_The records_
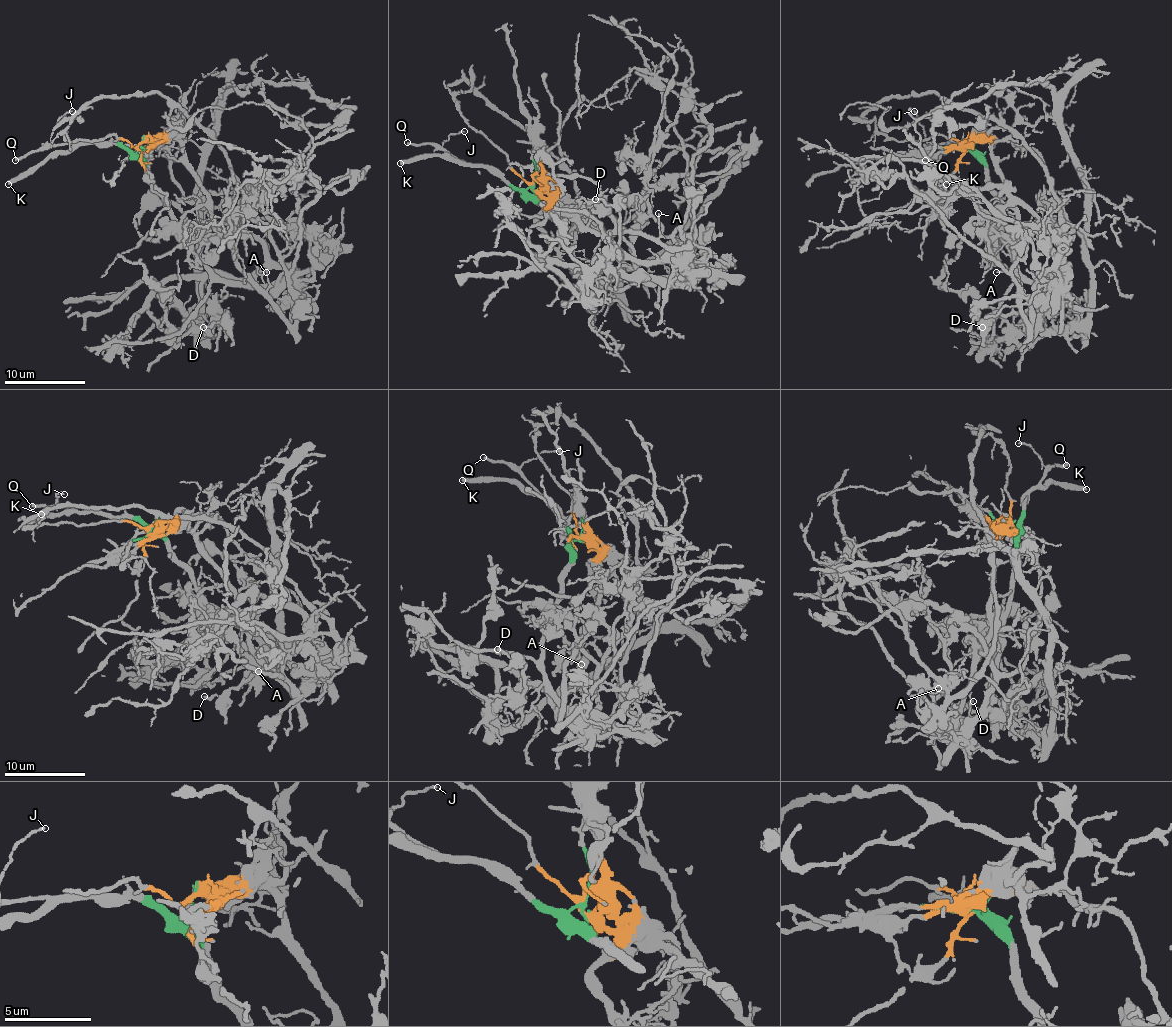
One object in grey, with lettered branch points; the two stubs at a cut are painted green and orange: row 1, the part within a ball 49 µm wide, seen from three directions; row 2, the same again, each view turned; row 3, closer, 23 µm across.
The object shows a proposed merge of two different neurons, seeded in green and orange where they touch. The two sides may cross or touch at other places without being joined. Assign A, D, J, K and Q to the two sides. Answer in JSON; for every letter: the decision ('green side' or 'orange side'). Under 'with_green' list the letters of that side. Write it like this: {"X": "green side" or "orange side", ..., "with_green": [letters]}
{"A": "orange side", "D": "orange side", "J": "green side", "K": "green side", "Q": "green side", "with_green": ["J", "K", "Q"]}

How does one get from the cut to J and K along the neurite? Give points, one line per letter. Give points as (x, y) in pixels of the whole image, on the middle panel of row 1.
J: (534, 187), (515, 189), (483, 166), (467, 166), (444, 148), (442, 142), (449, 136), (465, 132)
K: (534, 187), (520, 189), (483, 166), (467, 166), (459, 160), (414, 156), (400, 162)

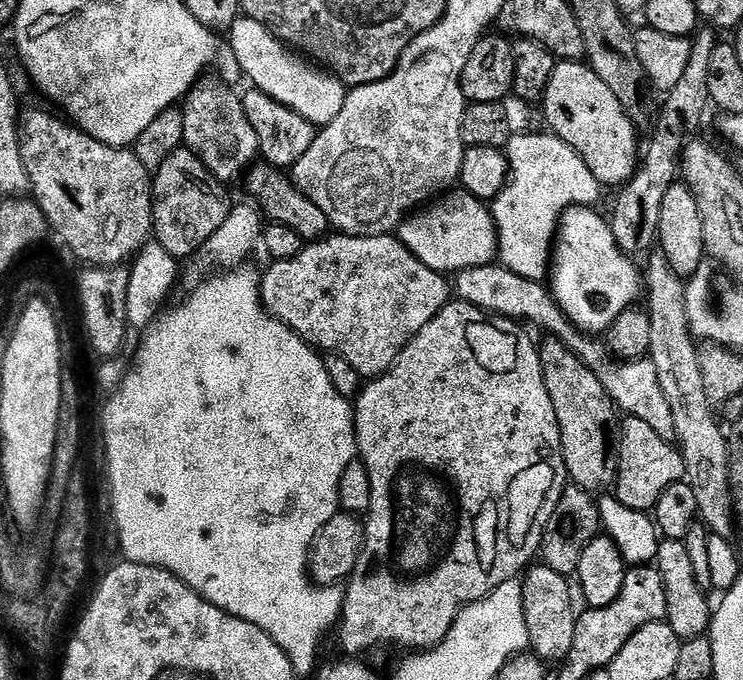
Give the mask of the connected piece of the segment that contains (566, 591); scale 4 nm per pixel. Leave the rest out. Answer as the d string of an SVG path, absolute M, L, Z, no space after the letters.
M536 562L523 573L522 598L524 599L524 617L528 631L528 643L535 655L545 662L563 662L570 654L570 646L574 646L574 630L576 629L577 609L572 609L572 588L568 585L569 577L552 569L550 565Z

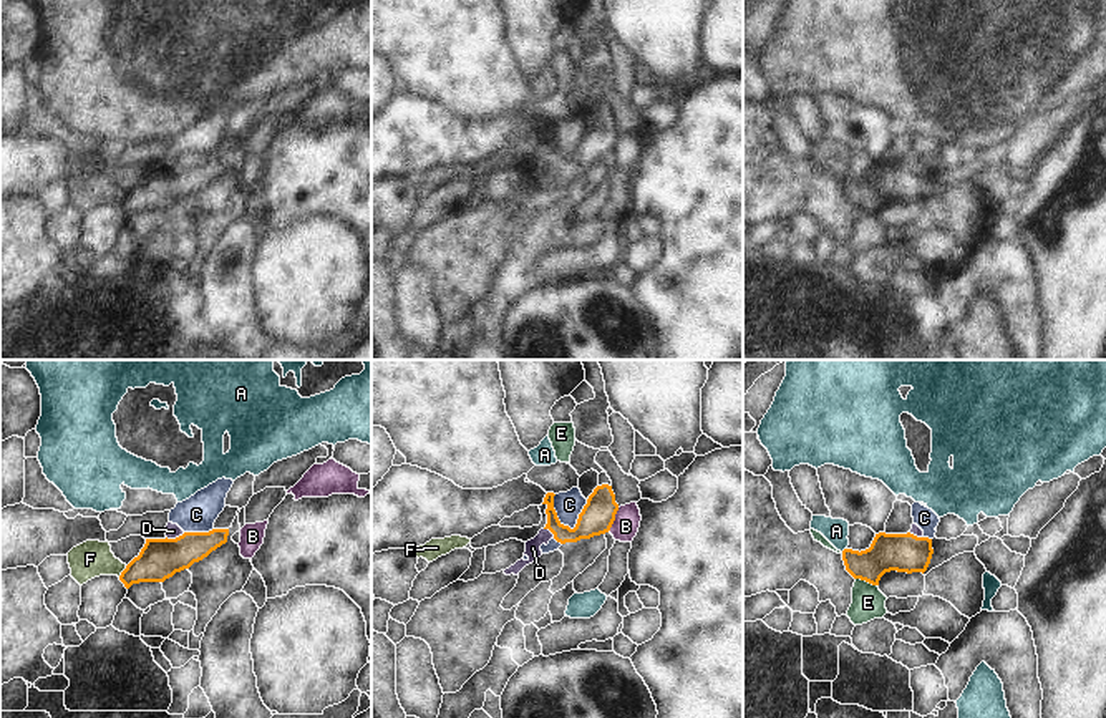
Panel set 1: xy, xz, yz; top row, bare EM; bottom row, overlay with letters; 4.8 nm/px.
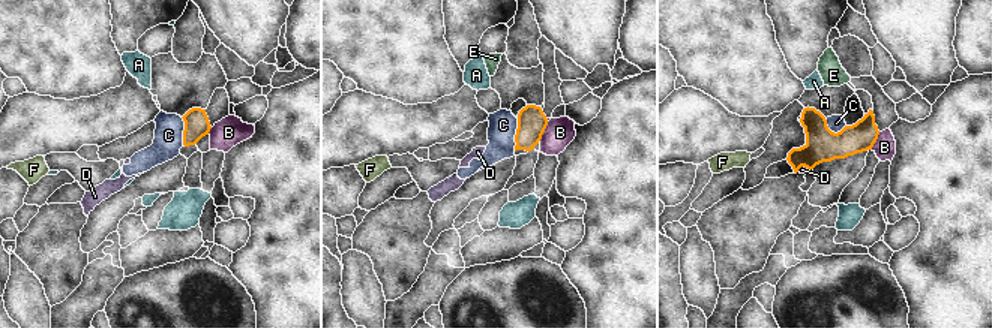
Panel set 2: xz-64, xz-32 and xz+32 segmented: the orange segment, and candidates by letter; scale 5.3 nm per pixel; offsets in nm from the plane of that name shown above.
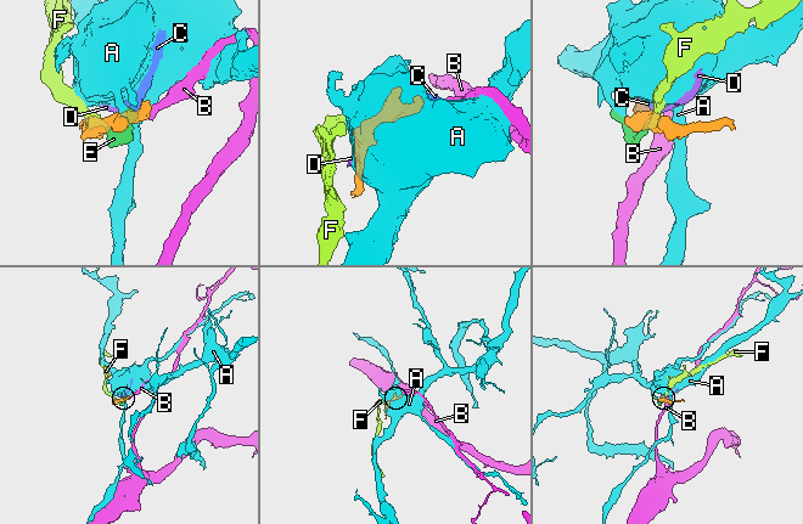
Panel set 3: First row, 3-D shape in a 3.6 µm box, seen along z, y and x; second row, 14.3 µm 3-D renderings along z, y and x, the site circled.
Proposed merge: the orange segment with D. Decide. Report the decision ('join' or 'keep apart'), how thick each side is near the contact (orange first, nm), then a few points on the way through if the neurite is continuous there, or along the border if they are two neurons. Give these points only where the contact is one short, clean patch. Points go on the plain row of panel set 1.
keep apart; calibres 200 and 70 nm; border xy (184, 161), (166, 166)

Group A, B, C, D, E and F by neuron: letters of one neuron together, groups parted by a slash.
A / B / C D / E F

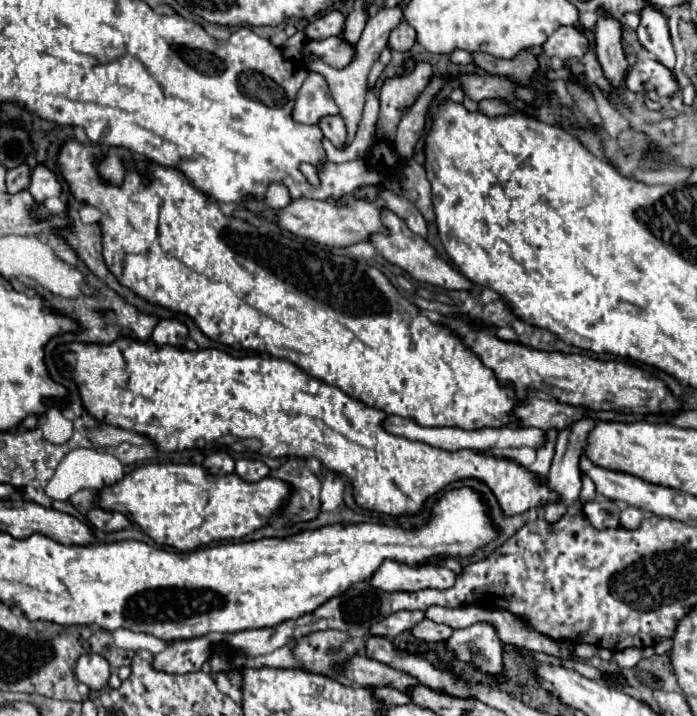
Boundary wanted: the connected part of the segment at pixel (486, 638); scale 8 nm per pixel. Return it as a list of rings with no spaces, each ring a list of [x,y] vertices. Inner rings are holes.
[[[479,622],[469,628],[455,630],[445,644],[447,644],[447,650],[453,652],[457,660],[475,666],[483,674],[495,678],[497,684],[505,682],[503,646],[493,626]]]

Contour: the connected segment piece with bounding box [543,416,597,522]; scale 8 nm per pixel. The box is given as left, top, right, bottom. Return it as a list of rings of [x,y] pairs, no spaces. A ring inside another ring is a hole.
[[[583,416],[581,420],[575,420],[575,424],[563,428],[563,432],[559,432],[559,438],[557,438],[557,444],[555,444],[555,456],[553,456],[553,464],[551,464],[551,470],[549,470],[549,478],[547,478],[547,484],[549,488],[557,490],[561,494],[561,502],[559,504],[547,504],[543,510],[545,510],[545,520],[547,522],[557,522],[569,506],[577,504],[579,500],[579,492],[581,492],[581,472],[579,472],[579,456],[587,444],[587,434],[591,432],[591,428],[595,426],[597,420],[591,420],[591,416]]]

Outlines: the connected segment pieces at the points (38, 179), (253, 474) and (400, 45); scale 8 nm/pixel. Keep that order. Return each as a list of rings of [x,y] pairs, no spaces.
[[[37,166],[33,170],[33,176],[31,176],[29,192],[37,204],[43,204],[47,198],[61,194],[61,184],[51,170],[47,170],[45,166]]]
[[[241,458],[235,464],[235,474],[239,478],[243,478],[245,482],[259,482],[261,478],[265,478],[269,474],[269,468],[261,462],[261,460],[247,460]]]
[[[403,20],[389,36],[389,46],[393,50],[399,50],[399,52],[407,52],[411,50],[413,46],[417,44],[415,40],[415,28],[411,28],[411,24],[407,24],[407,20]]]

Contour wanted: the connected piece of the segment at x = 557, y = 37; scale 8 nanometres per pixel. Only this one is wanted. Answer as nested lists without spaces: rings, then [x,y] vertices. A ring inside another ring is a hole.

_Problem statement_
Wherever the string "seen" appears in a line of the records, copy that line.

_Answer to this exercise_
One object in grey, with lettered branch points; the two stubs at a cut are painted green and orange: row 1, the part within a ball 49 µm wide, seen from three directions; row 2, the same again, each view turned; row 3, closer, 23 µm across.
Panel set 3: First row, 3-D shape in a 3.6 µm box, seen along z, y and x; second row, 14.3 µm 3-D renderings along z, y and x, the site circled.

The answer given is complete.